• _Objective 1_
Answer these from the passage on beauty:
(a) What things does it say grandmas collect?
(b) Which two artists does it name?
(c) What does it say is left without beauty?
• _Objective 2_
Retype the stretch of the passage on beauty from "See, because without" through "to this earth.".
• _Objective 3_
List each medium that the passage on beauty names as a place where Michelangelo, da Vinci and others expressed beauty.

We do. We have a longing, a need, for beauty.
It’s why people plant flowers and gardens and trees. It’s why they feed the birds.
It’s why grandmas collect knick-knacks. And doilies. And Christmas ornaments. And all sorts of things.
It’s why grandpas make things out of wood or metal or brick and mortar.
It’s what drove Michelangelo and da Vinci and countless others to express that beauty on canvas, on paper, in marble and stained glass, and in endless other ways too numerous to list.
Yes, beauty is a human need.
See, because without beauty, all that’s left is ugliness. And sometimes it seems (especially when we listen to the news) that there is a LOT of ugliness out there.
And ugliness is most certainly not why Jesus came to this earth.

• _Given data_
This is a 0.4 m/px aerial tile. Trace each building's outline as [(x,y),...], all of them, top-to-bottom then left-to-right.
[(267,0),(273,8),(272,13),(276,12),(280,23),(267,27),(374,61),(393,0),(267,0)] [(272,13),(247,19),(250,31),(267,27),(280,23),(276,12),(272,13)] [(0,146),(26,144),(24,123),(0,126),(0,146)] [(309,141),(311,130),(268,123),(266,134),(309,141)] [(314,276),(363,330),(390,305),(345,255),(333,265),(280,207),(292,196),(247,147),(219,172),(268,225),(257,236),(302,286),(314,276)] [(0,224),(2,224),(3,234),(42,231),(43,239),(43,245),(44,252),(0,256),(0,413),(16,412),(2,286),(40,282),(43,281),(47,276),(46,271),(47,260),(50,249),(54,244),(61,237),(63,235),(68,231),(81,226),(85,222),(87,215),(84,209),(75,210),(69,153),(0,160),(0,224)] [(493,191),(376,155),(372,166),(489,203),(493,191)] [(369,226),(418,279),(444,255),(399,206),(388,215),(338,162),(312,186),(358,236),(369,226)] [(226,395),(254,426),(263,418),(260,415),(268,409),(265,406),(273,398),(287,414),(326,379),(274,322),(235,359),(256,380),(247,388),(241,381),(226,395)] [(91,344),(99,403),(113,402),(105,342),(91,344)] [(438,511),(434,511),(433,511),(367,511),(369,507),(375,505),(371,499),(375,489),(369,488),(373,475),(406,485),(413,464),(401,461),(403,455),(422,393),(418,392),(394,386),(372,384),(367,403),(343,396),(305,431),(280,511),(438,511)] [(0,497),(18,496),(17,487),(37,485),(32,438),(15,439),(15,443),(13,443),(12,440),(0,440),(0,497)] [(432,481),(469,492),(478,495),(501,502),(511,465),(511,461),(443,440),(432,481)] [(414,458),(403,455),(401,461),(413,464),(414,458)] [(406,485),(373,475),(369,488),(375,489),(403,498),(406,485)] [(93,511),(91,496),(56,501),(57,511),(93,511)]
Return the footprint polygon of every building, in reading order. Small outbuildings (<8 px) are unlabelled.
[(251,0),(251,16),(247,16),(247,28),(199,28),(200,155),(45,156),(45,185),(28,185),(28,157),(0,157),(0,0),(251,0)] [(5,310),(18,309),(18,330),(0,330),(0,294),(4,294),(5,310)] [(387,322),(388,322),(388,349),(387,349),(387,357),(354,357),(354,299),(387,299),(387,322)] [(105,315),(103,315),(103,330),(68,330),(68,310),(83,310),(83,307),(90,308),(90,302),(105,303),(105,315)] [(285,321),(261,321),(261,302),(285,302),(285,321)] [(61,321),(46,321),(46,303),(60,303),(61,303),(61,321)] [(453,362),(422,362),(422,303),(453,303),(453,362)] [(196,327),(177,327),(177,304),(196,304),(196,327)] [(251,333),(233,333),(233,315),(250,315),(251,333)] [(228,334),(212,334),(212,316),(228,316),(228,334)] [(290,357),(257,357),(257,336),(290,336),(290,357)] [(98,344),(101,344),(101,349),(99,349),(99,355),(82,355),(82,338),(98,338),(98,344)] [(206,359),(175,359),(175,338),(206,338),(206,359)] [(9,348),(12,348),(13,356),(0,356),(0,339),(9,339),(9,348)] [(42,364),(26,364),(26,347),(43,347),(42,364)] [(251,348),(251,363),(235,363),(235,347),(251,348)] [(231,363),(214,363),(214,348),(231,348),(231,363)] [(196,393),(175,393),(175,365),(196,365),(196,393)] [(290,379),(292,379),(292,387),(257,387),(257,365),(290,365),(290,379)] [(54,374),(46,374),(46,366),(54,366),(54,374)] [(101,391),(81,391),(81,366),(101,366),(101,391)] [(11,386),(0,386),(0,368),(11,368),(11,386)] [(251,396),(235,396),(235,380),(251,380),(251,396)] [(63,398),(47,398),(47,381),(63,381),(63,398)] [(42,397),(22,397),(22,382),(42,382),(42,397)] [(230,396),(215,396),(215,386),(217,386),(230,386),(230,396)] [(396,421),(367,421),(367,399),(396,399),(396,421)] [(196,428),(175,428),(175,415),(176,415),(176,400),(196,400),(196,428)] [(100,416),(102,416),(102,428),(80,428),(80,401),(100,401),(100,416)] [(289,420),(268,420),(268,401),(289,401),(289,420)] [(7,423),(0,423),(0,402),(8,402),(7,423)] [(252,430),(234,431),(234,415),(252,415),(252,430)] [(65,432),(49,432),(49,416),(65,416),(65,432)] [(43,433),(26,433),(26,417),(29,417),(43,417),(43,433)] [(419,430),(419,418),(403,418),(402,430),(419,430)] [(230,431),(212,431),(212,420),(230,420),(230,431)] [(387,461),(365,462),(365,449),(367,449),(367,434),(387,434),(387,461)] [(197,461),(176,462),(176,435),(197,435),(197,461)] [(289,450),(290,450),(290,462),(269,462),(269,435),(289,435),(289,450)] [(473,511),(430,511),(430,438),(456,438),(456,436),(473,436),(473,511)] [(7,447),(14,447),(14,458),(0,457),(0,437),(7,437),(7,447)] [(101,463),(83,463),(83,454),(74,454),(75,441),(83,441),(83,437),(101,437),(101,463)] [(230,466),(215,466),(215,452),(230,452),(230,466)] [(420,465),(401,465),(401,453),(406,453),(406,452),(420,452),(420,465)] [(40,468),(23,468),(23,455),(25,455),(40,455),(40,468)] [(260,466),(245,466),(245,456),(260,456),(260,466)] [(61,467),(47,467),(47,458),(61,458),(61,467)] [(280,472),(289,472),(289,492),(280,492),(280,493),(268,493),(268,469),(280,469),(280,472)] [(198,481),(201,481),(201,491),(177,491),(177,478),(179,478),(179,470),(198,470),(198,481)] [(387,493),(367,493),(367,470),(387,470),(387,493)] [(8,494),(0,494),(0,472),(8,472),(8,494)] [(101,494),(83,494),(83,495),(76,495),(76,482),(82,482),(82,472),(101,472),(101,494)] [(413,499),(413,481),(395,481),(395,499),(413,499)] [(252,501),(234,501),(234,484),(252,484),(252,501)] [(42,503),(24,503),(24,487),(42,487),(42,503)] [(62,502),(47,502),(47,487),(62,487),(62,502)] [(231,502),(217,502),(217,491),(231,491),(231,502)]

• _Correct response 1_
(a) Knick-knacks, doilies, Christmas ornaments, and all sorts of things.
(b) Michelangelo and da Vinci.
(c) Ugliness.

• _Correct response 2_
See, because without beauty, all that’s left is ugliness. And sometimes it seems (especially when we listen to the news) that there is a LOT of ugliness out there.
And ugliness is most certainly not why Jesus came to this earth.

• _Correct response 3_
Canvas, paper, marble, stained glass